We discussed this at the TVM Community Meeting this morning. There was a presentation about the approach followed by some discussion. Thanks @MJKlaiber @cgerum @SebastianBoblestETAS @paulpb @PhilippvK @r.stahl @aca88 for bringing this to the meeting!
Here are some notes (please feel free to correct them if I got anything wrong!):
-
The current graph partitioning approach is the same one that’s used in the compiler today. It’s compatible with the collage partitioning which is in the works and not yet RFC’d.
-
Would the v1 support Tensor Expression (TE), or are we skipping that?
- Mikael understands CreatePrimFunc can support TE so should be natively supported
- Paolo: using standard lowering as is done by Ethos-U
-
Proposal has an explicit differentiation between S-TIR adn NS-TRI. WOuld there be different hooks? e.g. here we can register TIR scheduling passes vs TIR passes.
- Will it be possible to contribute S-TIR back to the compiler or just NS-TIR?
- Scheduling passes work on S-TIR; passes in the boxes behind the schedules are injected into the lowering by pass context. Passes do not return S-TIR. They are part of the lowering from S-TIR to NS-TIR. At the moment, calling tvm.lower() and injecting those passes in to tvm.lower()
- Will it be possible to contribute S-TIR back to the compiler or just NS-TIR?
-
In Relay-to-TIR hook, already trying to figure out the lowering order, which might not match parittioning order. Want to see memory available after compiling c functions but before lowering Ethos-U functions. Any thoughts on whether it’s possible to configure the order of partitioning in this flow?
- Why?
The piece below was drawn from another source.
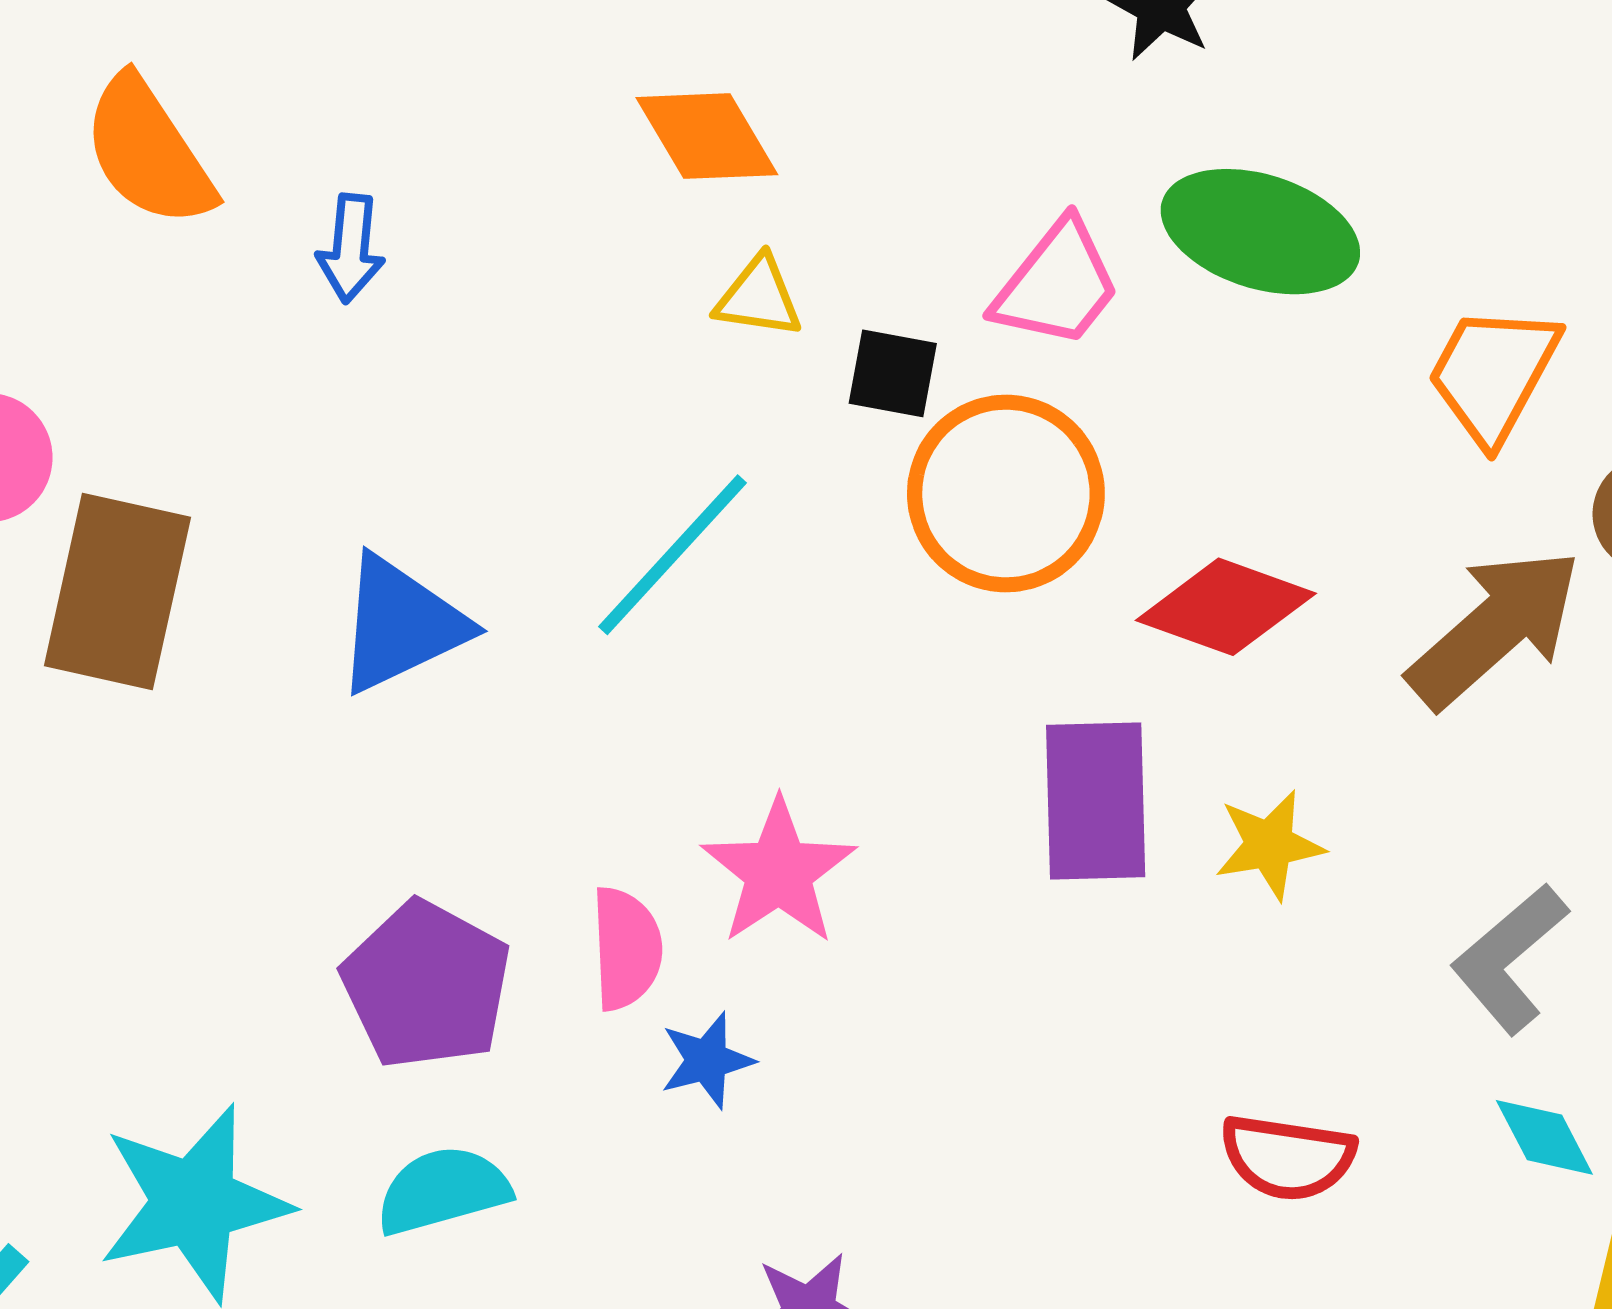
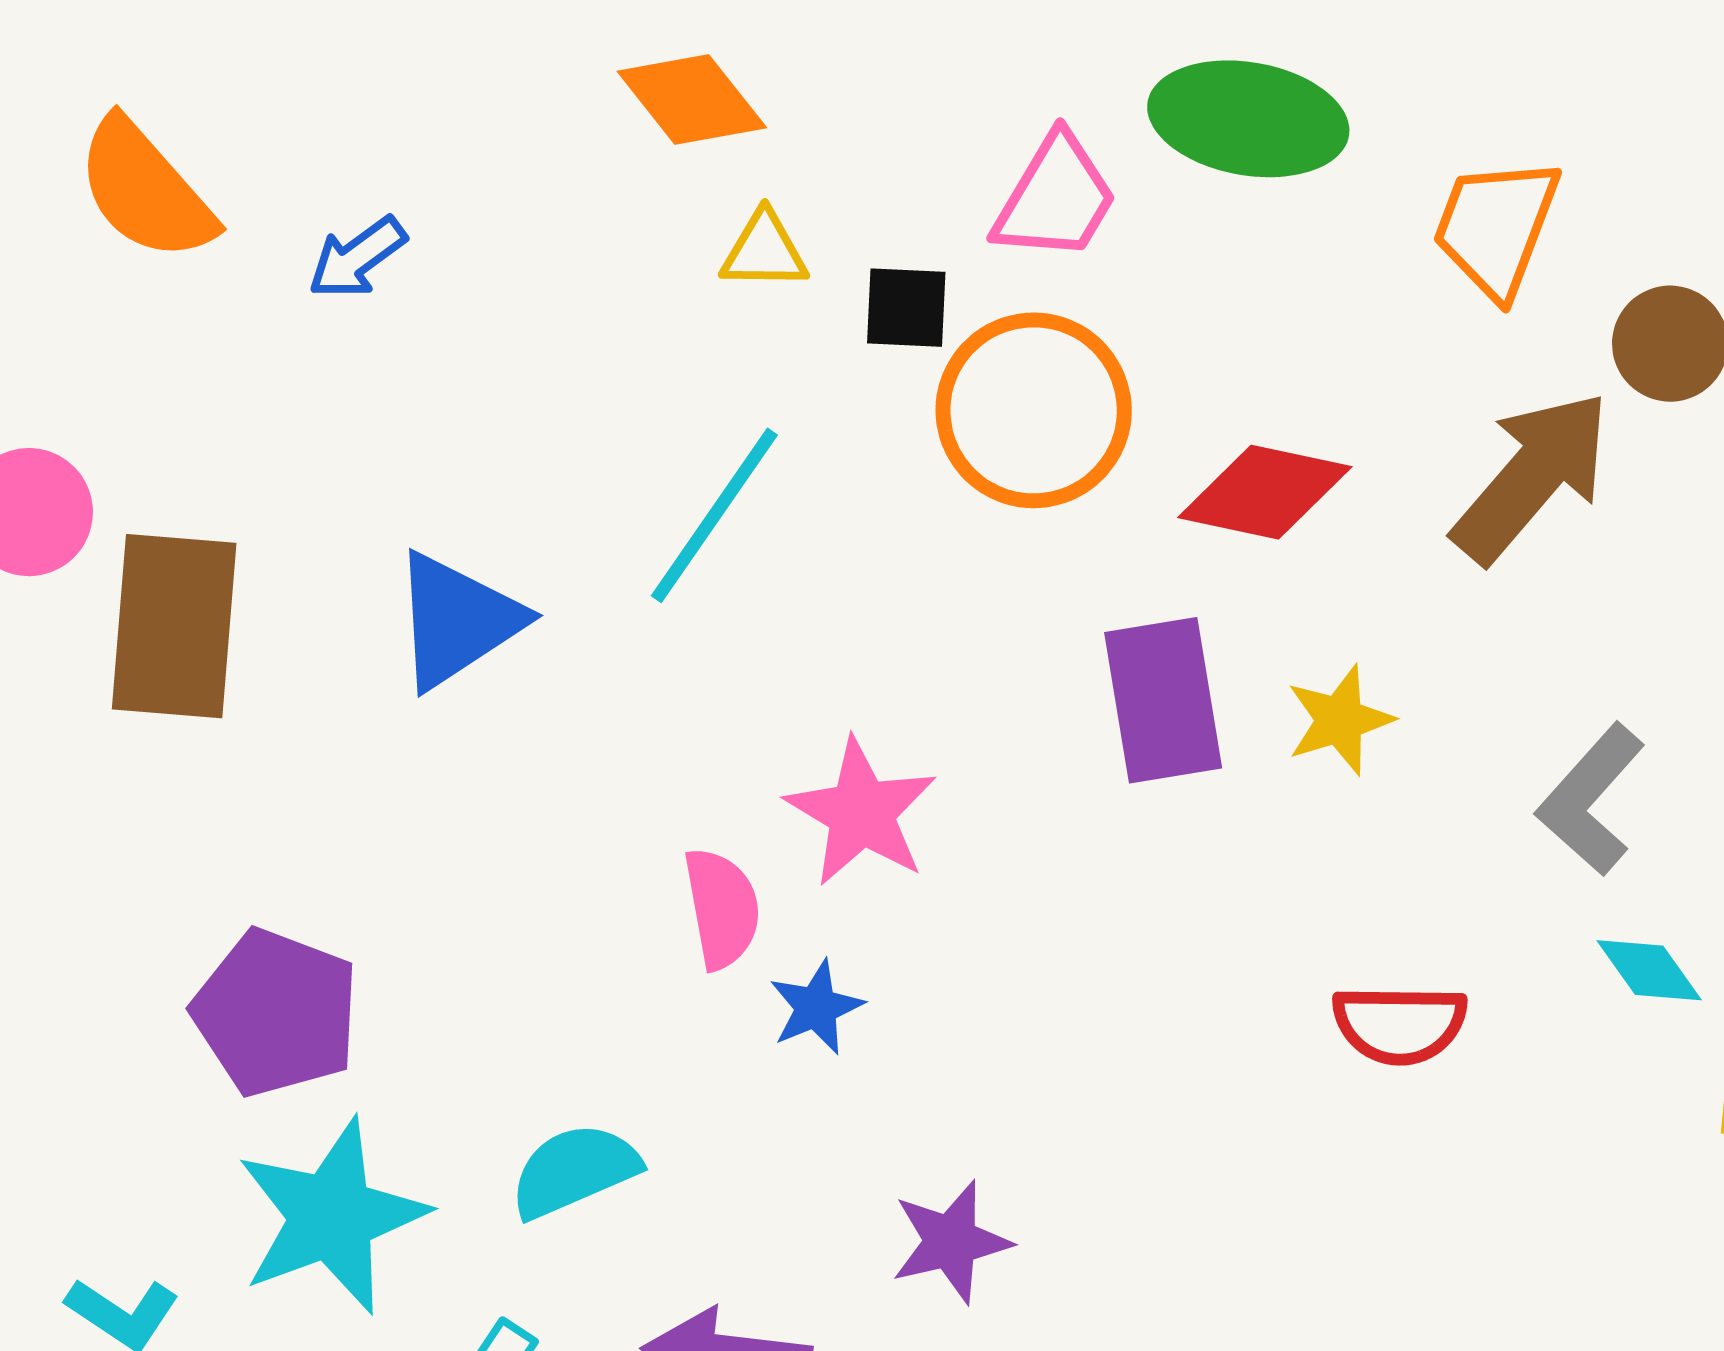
blue arrow: (351, 248) -> (357, 258), turned 56
purple pentagon: (426, 985) -> (276, 1013), moved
Need to see the amount of live memory available after running the default TVM flow.
- Relay passes can see the whole IRModule, past that only functions for a particular target are seen by a TIR pass.
- The order needs to be decided and it varies by registration point.
-
Q: Are there common accelerator passes that are in use in TVM, or does everyone do something different?
- There are common touch points, those are the “plumbing” mentioned in this slide presentation. e.g. Graph partitioning, scheduling, code-generation.
- UMA isn’t trying to box anyone into a particular flow, instead it’s just trying to suggest one way doing this from a broader set of options to serve as a guide for folks who may be new to TVM.
-
Question from Federico, who is integrating an accelerator of his own.
- VTA uses memory scopes to define buffers in block-ram. Are we planning to accommodate that in UMA?
- You could write your own schedules and passes to do this. storage_scope is kind of the way to do this at the runtime level. You can also leverage USMP to define memory pools and use it as a pass to schedule.
- VTA uses memory scopes to define buffers in block-ram. Are we planning to accommodate that in UMA?